February 2nd was World Wetlands Day, a fact that didn’t escape the Nature Conservation Agency of Latvia. Throughout February a range of activities were organised with the intention of drawing attention to the management and preservation of wetlands throughout the country.

The centre point was a seminar organised by Latvia’s Natural History Museum and The National Conservation and Management Programme for Natura 2000 Sites in Latvia’ (NAT-PROGRAMME). The meeting bought together seventy participants, including scientists, land owners and representatives from government institutions, to discuss the most pressing issues regarding water management in Latvia and to assist in the drafting of the Freshwater Habitat Management Guidelines the NAT-PROGRAMME is currently working on.

Latvia has several wetlands that are part of the Natura 2000 Europe-wide initiative designed to preserve Europe’s waterways. Included on the Ramsar list of sites of international importance are Lake Kanieris, Lake Engure, the Teiči and Pelečāre swamps, Lake Lubana wetland complex and the North swamps. Of particular interest are the calcareous fens in these areas which are fascinating but vulnerable places in need of protection. They are home to a variety of rare and endangered species, such as the brown bog-rush, common butterwort and Geyer’s whorl-snail, that can only survive in these habitats.

By Dāvis Kļaviņš (Panoramio) [CC-BY-SA-3.0 (http://creativecommons.org/licenses/by-sa/3.0)], via Wikimedia Commons

By Dāvis Kļaviņš (Panoramio) [CC-BY-SA-3.0 (http://creativecommons.org/licenses/by-sa/3.0)], via Wikimedia Commons

Unfortunately Latvia has only a small amount of these calcareous fens, 900 ha in total, of which only 840 ha are protected by the Natura 2000 project, according to a study by the Latvian Fund for Nature. Draining of the fens for agricultural purposes has severely disrupted their ecosystems, allowing new species to invade and causing the native ones to die out. One of the most significant focuses of the NAT-PROGRAMME has been to research and start implementing methods to preserve and in some cases rebuild these areas.

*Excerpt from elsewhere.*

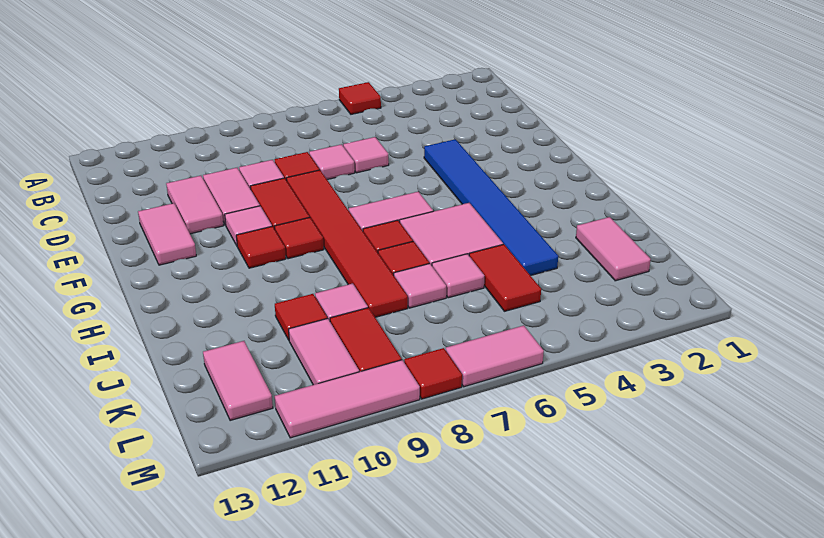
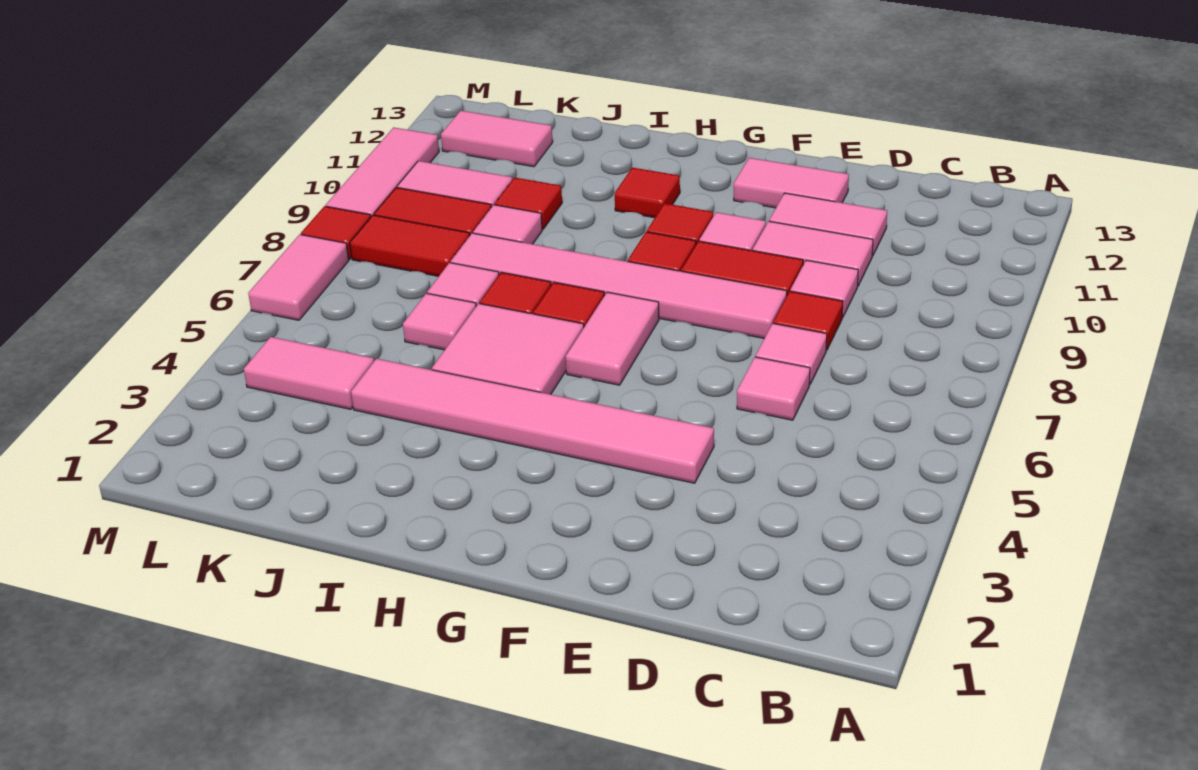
red tile A5 level 1 -> red tile H11 level 1
blue tile E4:J4 level 1 -> pink tile E4:J4 level 1
red tile E8:J8 level 1 -> pink tile E8:J8 level 1
pink tile J2:K2 level 1 -> pink tile K4:L4 level 1
red tile J5:K5 level 1 -> red tile K8:L8 level 1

In 2013 the program began to implement different approaches in various national parks to discover the best means of repairing the calcareous fens. The research has proved successful and by the time of Wetlands day was able to show significant progress. In Slitere National Park 5.2ha of fens have been restored, while another 5ha have been restored in Kemeri and Gauja National Parks. It is a small step, but hopefully the knowledge gained from these successes can be reused at other locations to continue the progress already made.

The biodiversity of Europe has been in a precarious state for some time, and the decline of certain ecosystems is of course a major contributor to this process. The NAT-PROGRAMME in Latvia demonstrates a productive and reasoned process to combating these problems, combining research, debate and action to reverse some of the damage that has been done.